和他身上穿的苦木境貴人打扮一樣,在以格格不入的方式,提醒他,這已經不是他的世界了。
“喂!看夠了沒有?”
熟悉的,帶著一絲不耐煩的聲音,在施睿身后響起,三王子回過頭,就看到茉莉正叉著腰,站在身后的沙漠中。
她換回了廢土打扮。
一身很拉風的黑色皮夾克套在長高了的身上。
內襯黑色的小背心,穿著緊身皮褲,踩著作戰靴,身后背著一把噴涂的亂七八糟的脈沖步槍。
衣服上也布滿了金屬環一樣亮晶晶的夸張裝飾。
耳垂上還帶著大大的環狀耳墜。
嘴里嚼著口香糖,脖子上掛著自己視若珍寶的破舊護目鏡。
露出雙臂,手臂上有以藝術化的墨霜山標志做的紋身,在肩膀處白皙的皮膚上,則紋著一個世界樹財團的標志。
臉上畫上了煙熏妝,在宗門中總是盤起的頭發,這會也被放開,大概是為了追尋故鄉的風格,茉莉專門把自己的頭發染成了黑白紫三種顏色。
看著夸張怪異。
但被弄成波浪卷的長發,倒也有種異域風情。
在她身后,停著一輛加裝了沙漠履帶的廢土摩托車,帶著車斗的那種。
這副施睿從未見過的打扮,震驚了三王子,讓他瞪大了眼睛,而茉莉看到施睿的表情,有些不自在的活動了一下身體。
她瞥了一眼施睿,便兇巴巴的說:
“怎么?沒見過我嗎?你這弱氣的男人,我聽老板說,疼愛你的舅舅為了幫你做決定,選擇了服毒自殺?
你怎么這么沒出息?
連親人都保護不好,白瞎了那張臉。

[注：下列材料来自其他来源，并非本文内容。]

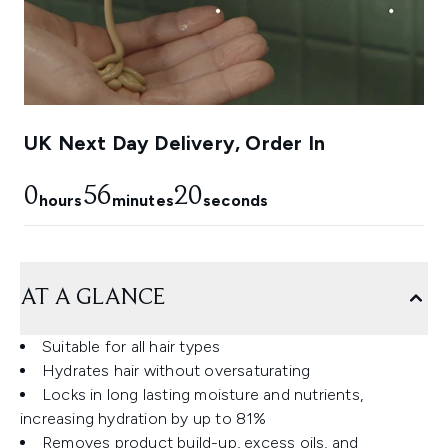
UK Next Day Delivery, Order In
0
56
19
hours
minutes
seconds
AT A GLANCE
Suitable for all hair types
Hydrates hair without oversaturating
Locks in long lasting moisture and nutrients,
increasing hydration by up to 81%
Removes product build-up, excess oils, and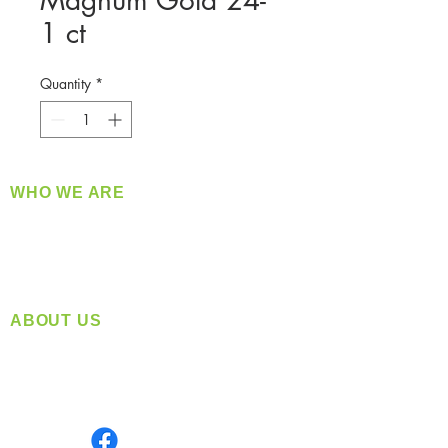
Magnum Gold 24-
1 ct
Quantity
*
WHO WE ARE
​360 Distributors is a full-service distribution
company supplying a large variety of quality
products at a fair price.
ABOUT US
Located in Spokane, WA
Serving the Greater Pacific Northwest
Monday- Friday: 8:00 AM-5:00 PM PST
Find us on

”
“我...”
施睿被茉莉這一番話說的,想起了傷心事,一時間也沉默下來。
看到他這副樣子,茉莉的嘴巴動了動,心說自己是不是太惡毒了,想說句道歉的話,卻又看到施睿抬起頭,努力的露出笑容。
他說:
“時間不早了,帶我去見羅格吧,我有很多事情,要和他談呢。”
“嘁”
茉莉看到施睿這副姿態,頓時哼了一聲,轉身跨上摩托車,抓起車把,對施睿努了努嘴,說:
“上來!”
三王子對于這種交通工具,自然是不陌生的。
在他于墨霜山的洞府里,還有好幾輛從昆侖坊買來的經典款的摩托呢,自從昆侖坊開始“造車”之后,他們推出的每一款車型,施睿都有購買收藏。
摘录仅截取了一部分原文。